**ASSIGNMENT**
Print the listing below word for word, starting with the line that contains "Follow each photo" and going on through the line that contains "0.002428, 0.146808, 0.610358]]". Leave the pictures out of your answer.

**DATA EXCERPTS**

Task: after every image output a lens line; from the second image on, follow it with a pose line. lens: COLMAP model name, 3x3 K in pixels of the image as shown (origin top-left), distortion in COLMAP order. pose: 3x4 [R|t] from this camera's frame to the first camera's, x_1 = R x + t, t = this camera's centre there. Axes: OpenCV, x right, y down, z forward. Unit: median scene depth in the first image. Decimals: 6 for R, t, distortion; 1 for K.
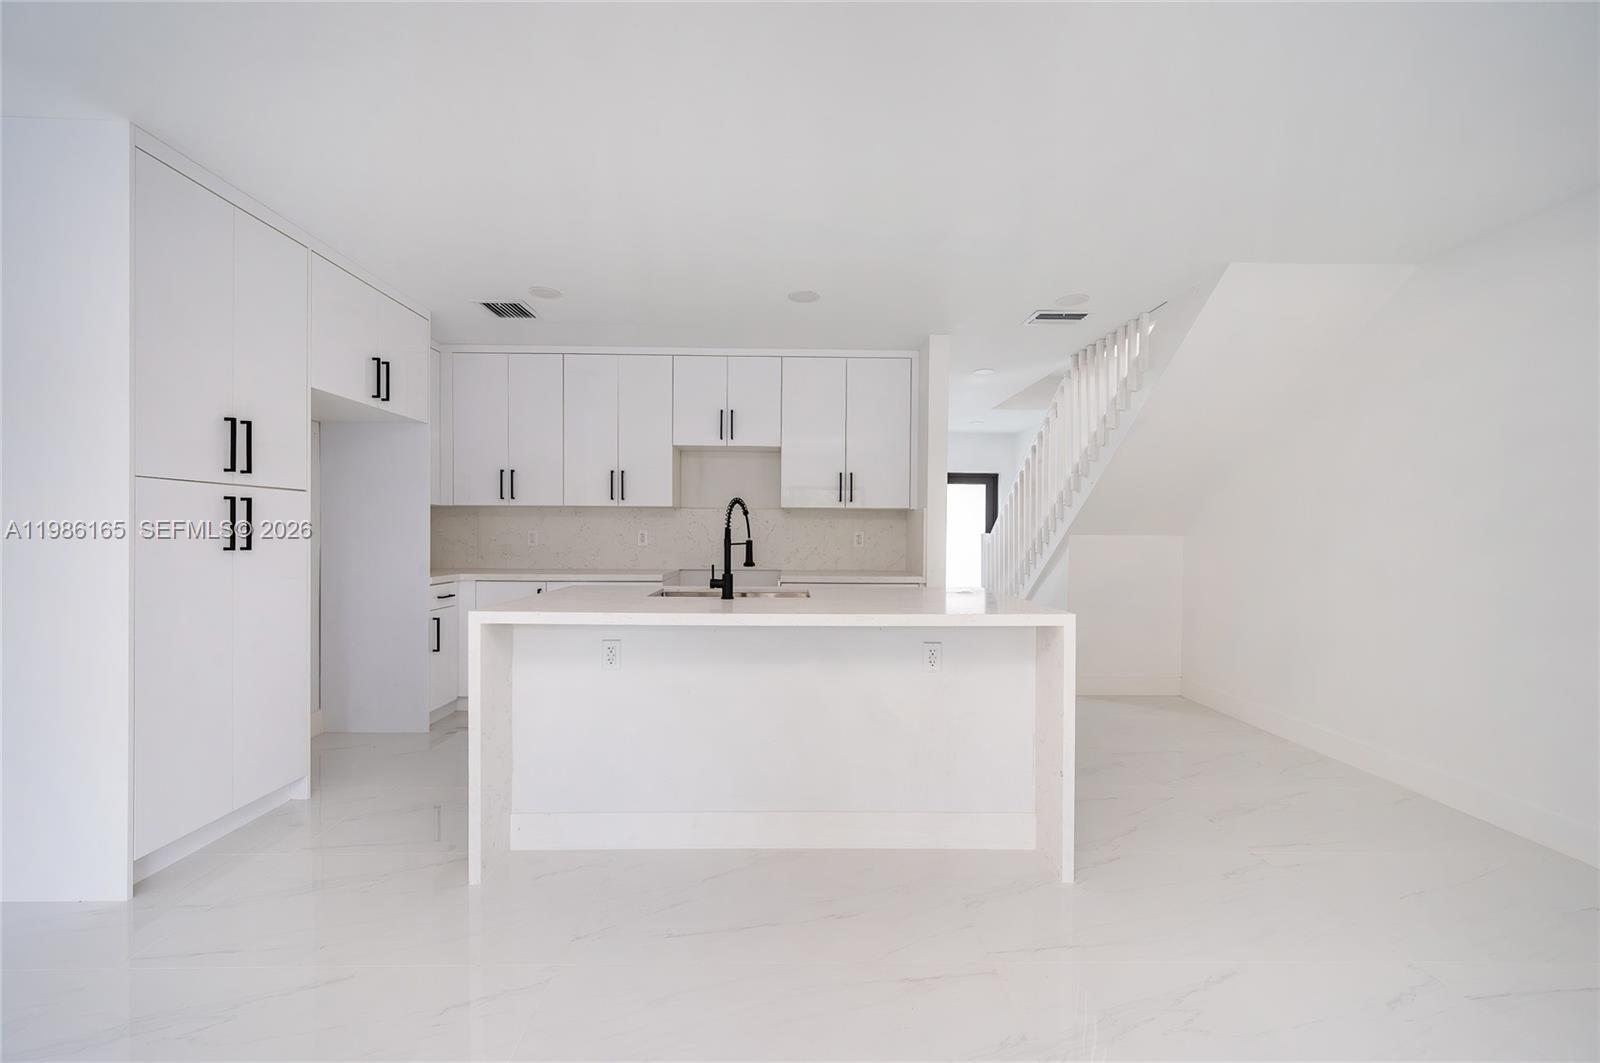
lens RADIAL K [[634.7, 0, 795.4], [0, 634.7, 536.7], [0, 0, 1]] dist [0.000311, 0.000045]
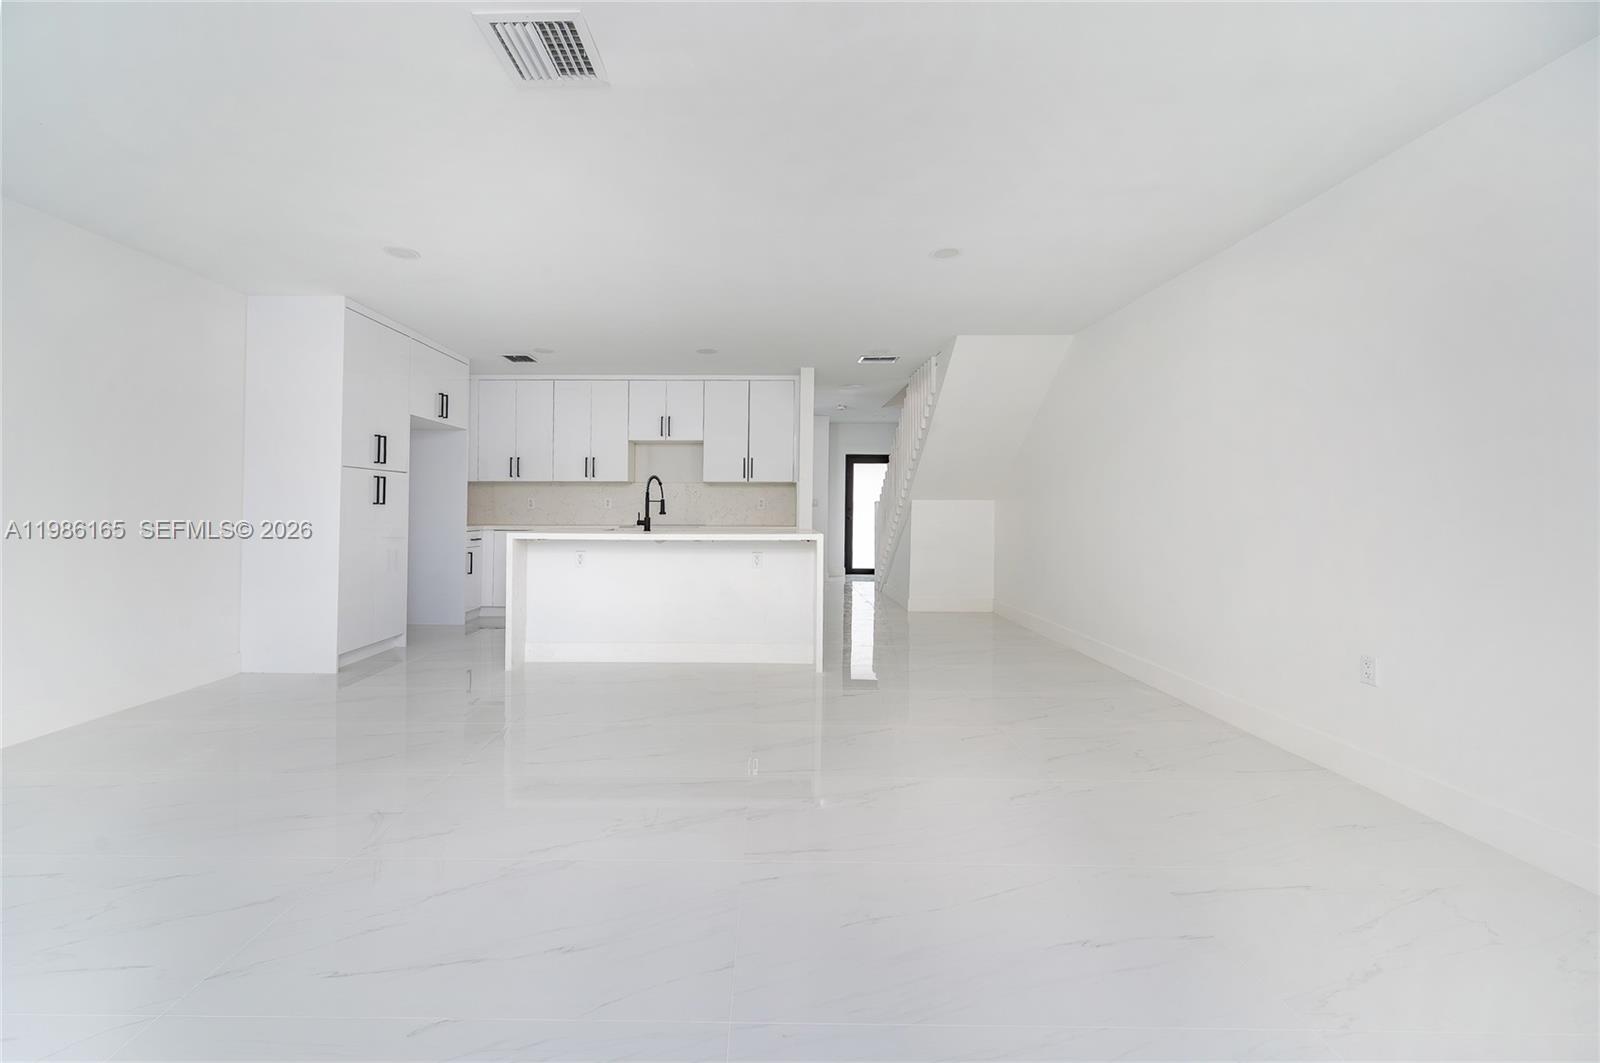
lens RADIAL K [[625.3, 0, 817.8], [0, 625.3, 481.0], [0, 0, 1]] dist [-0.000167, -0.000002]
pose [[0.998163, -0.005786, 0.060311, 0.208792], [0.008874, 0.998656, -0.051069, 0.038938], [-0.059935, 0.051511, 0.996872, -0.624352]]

--

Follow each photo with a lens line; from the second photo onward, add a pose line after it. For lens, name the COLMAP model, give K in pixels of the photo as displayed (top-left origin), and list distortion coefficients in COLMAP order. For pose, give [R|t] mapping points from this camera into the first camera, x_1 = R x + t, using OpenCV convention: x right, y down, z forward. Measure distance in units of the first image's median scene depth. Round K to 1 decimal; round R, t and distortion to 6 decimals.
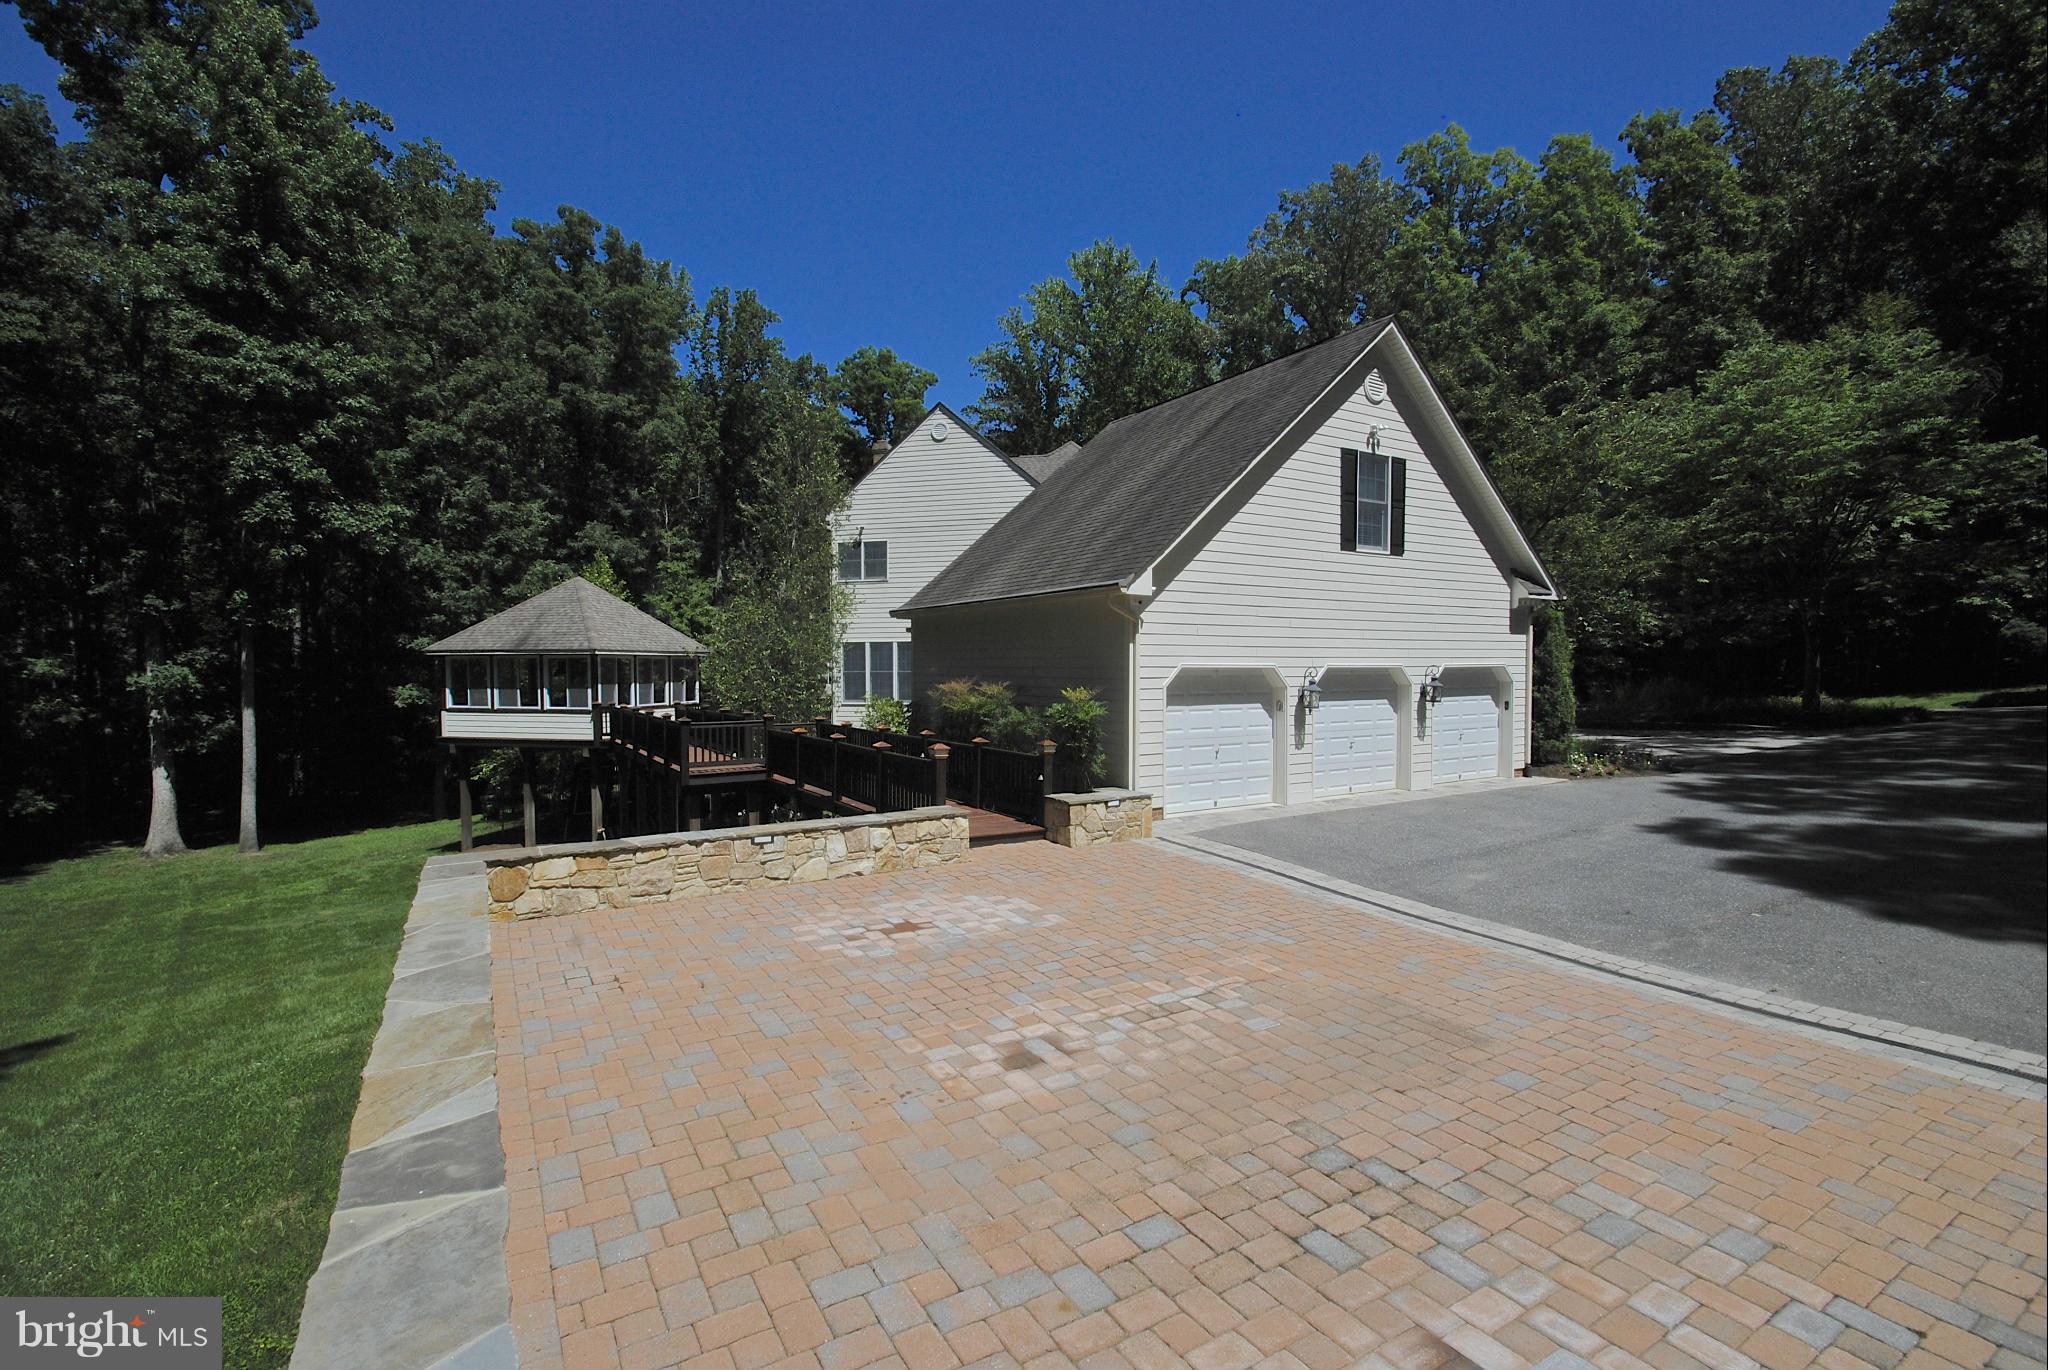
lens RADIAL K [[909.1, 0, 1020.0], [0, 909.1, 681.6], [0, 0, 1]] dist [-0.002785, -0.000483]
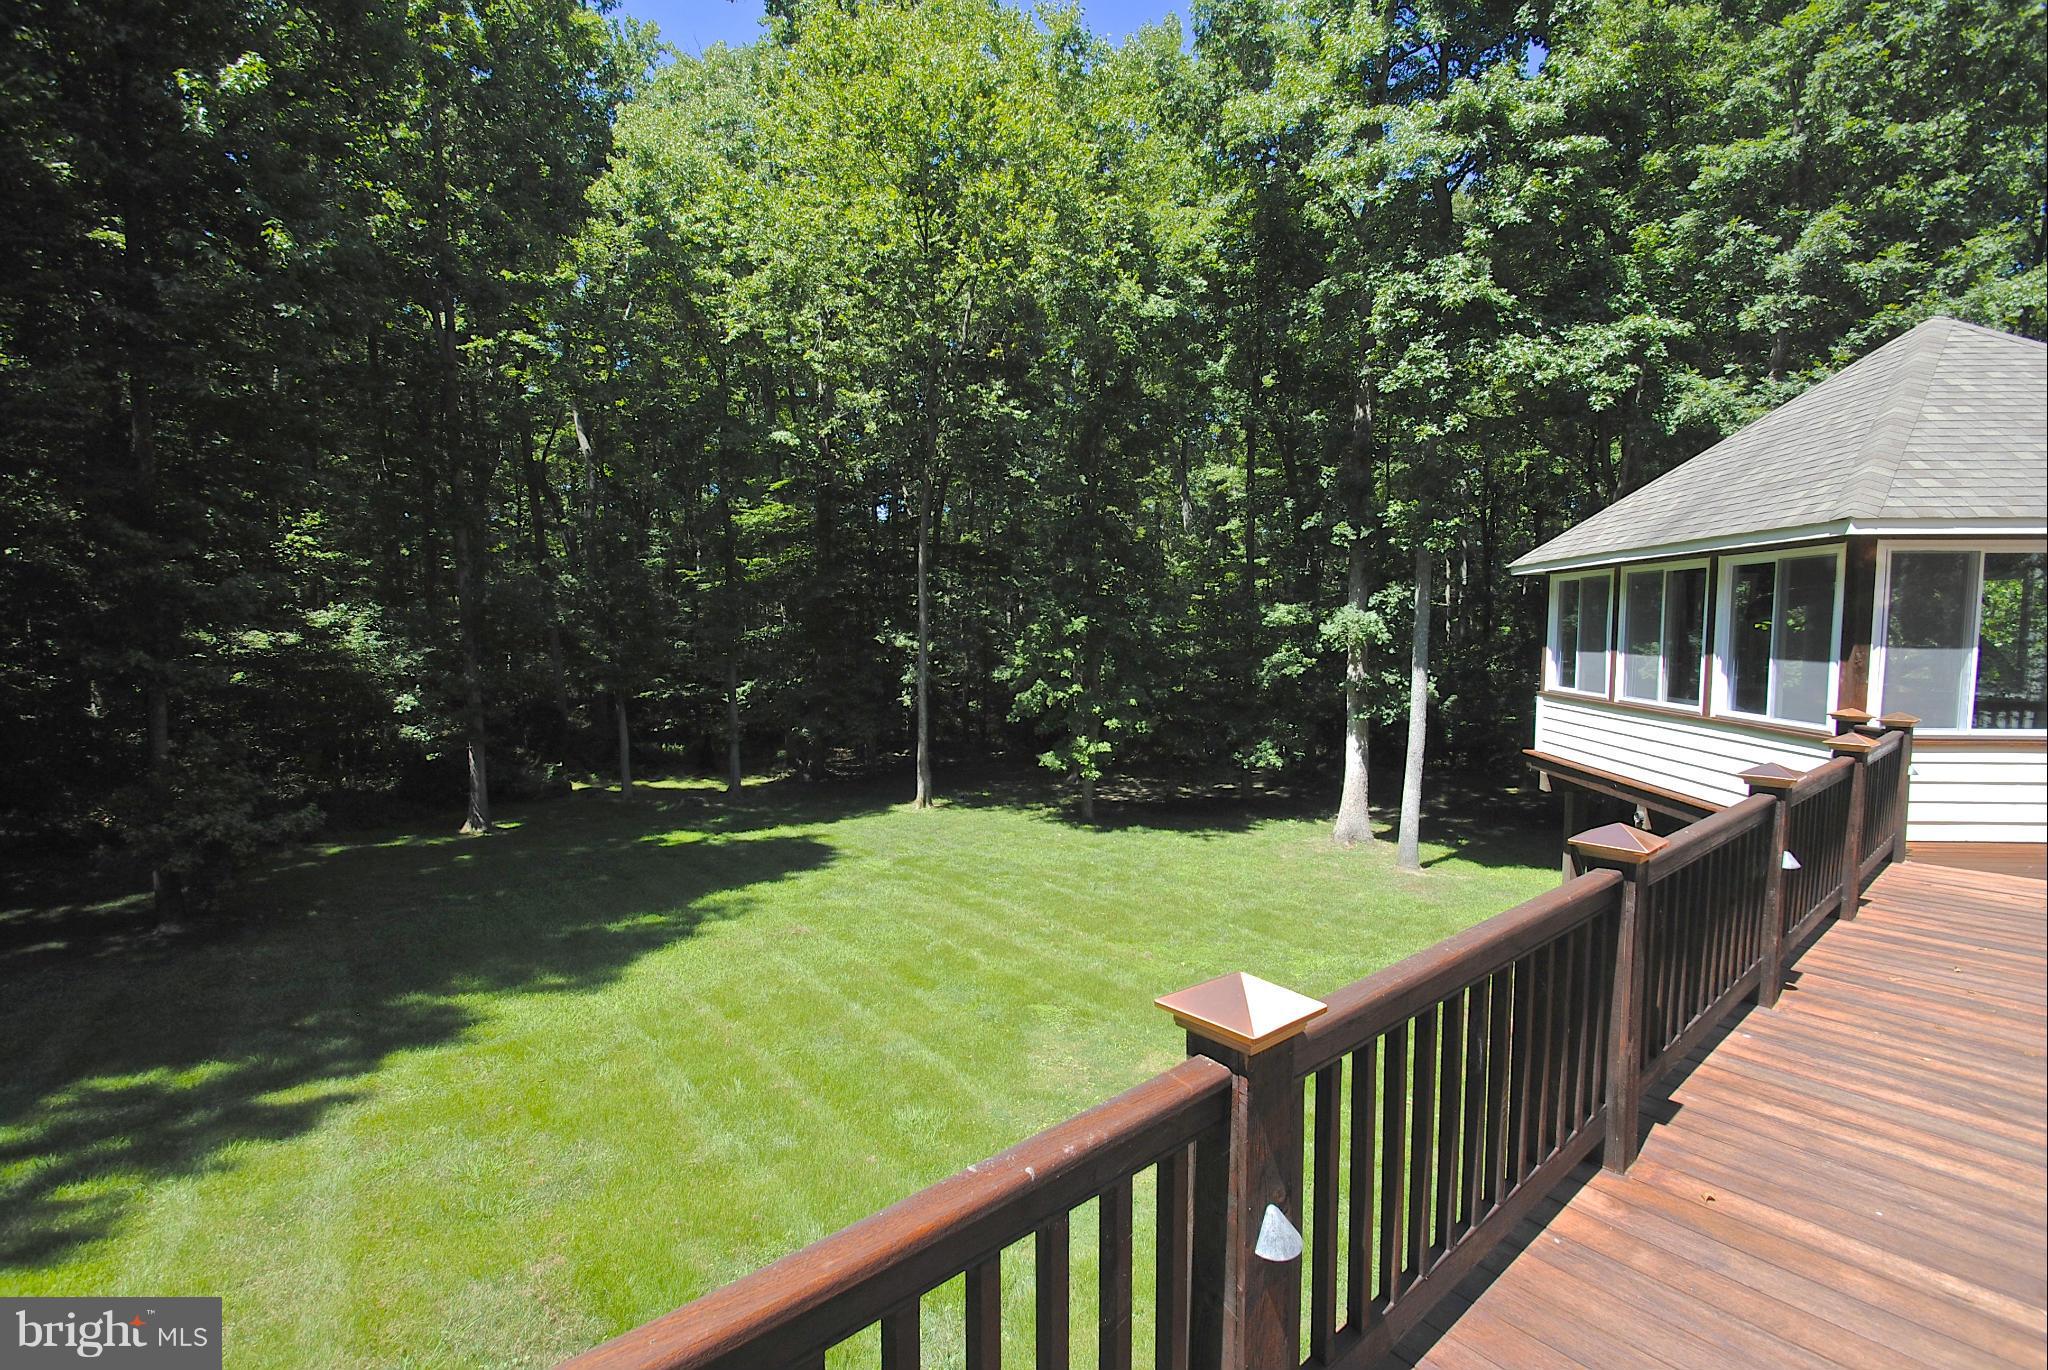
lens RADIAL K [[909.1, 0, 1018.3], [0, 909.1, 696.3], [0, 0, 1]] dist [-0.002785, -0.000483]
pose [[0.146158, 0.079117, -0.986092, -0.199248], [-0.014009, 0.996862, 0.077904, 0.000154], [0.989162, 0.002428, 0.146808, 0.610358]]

**RESPONSE BELOW**
Follow each photo with a lens line; from the second photo onward, add a pose line after it. For lens, name the COLMAP model, give K in pixels of the photo as displayed (top-left origin), and list distortion coefficients in COLMAP order. For pose, give [R|t] mapping points from this camera into the first camera, x_1 = R x + t, using OpenCV convention: x right, y down, z forward. Measure distance in units of the first image's median scene depth. Round K to 1 decimal; round R, t and distortion to 6 decimals.
lens RADIAL K [[909.1, 0, 1020.0], [0, 909.1, 681.6], [0, 0, 1]] dist [-0.002785, -0.000483]
lens RADIAL K [[909.1, 0, 1018.3], [0, 909.1, 696.3], [0, 0, 1]] dist [-0.002785, -0.000483]
pose [[0.146158, 0.079117, -0.986092, -0.199248], [-0.014009, 0.996862, 0.077904, 0.000154], [0.989162, 0.002428, 0.146808, 0.610358]]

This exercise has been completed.